All the currently available “symptomatic” treatment modalities aim at correcting the chemical deficiencies in the brain resulting from loss of brain cells (which are the natural source of these chemicals). 
The most important chemical substance which becomes deficient in the brain is called ‘dopamine’ and the most important medicine used in the treatment of PD, called ‘Levodopa’ acts by replenishing this chemical in the brain.
Thus the currently available treatment modalities only relive the patient’s symptoms and improve the quality of life. 
None of them can prevent the disease from worsening over the course of time
As the disease progresses, the patient is likely to require more and more medications to control the symptoms. 
A condition called ‘motor fluctuation’ develops - three or four doses of medications fail to give relief to symptoms through-out the day. 
Each dose of Levodopa will result in a period of “On” characterized by relief of symptoms.
This is followed by an “Off” period where all the symptoms recur.

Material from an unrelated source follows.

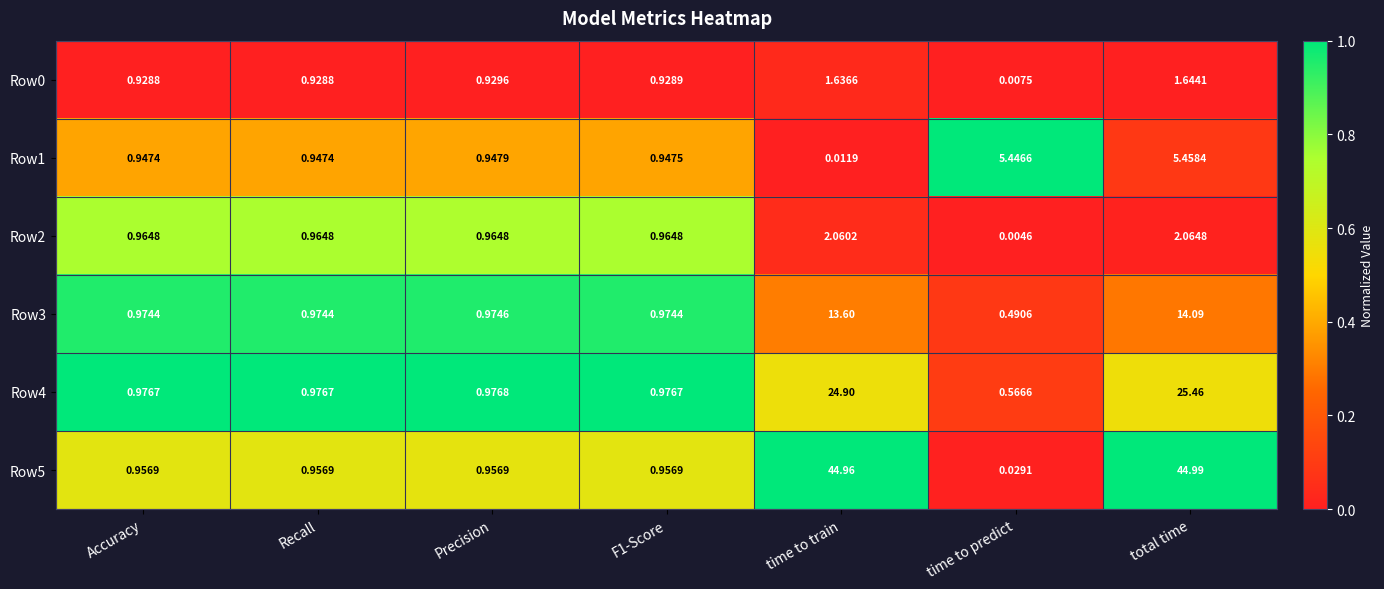

Is the value of Row2 at F1-Score greater than the value of Row1 at time to train?

Yes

The patient will have to take the next dose to turn “On” again. The duration of

improvement with each dose of medication gradually comes down with passage of years and the patient will require more and more number of doses to remain active throughout the day. 
Parallel to this, a gradual worsening of the difficulties during “off” time also occurs. 
Another problem faced with in this stage is ‘drug induced dyskinesia’. This is characterized by abnormal, excessive ‘dancing’ movements of the body during the period when the patient is experiencing the beneficial effects of the drug (“On” period). 
The severity of the dyskinesias and the resulting disability also worsen slowly with passage of years.

Finally, a stage is reached where the treatment with medicines becomes difficult and impossible to tailor further, as any reduction in dose (aimed at controlling dyskinesias) leads to worsening of symptoms of PD and any increase in dose to relieve the PD symptoms result in worsening of the abnormal excessive “dyskinetic” movements.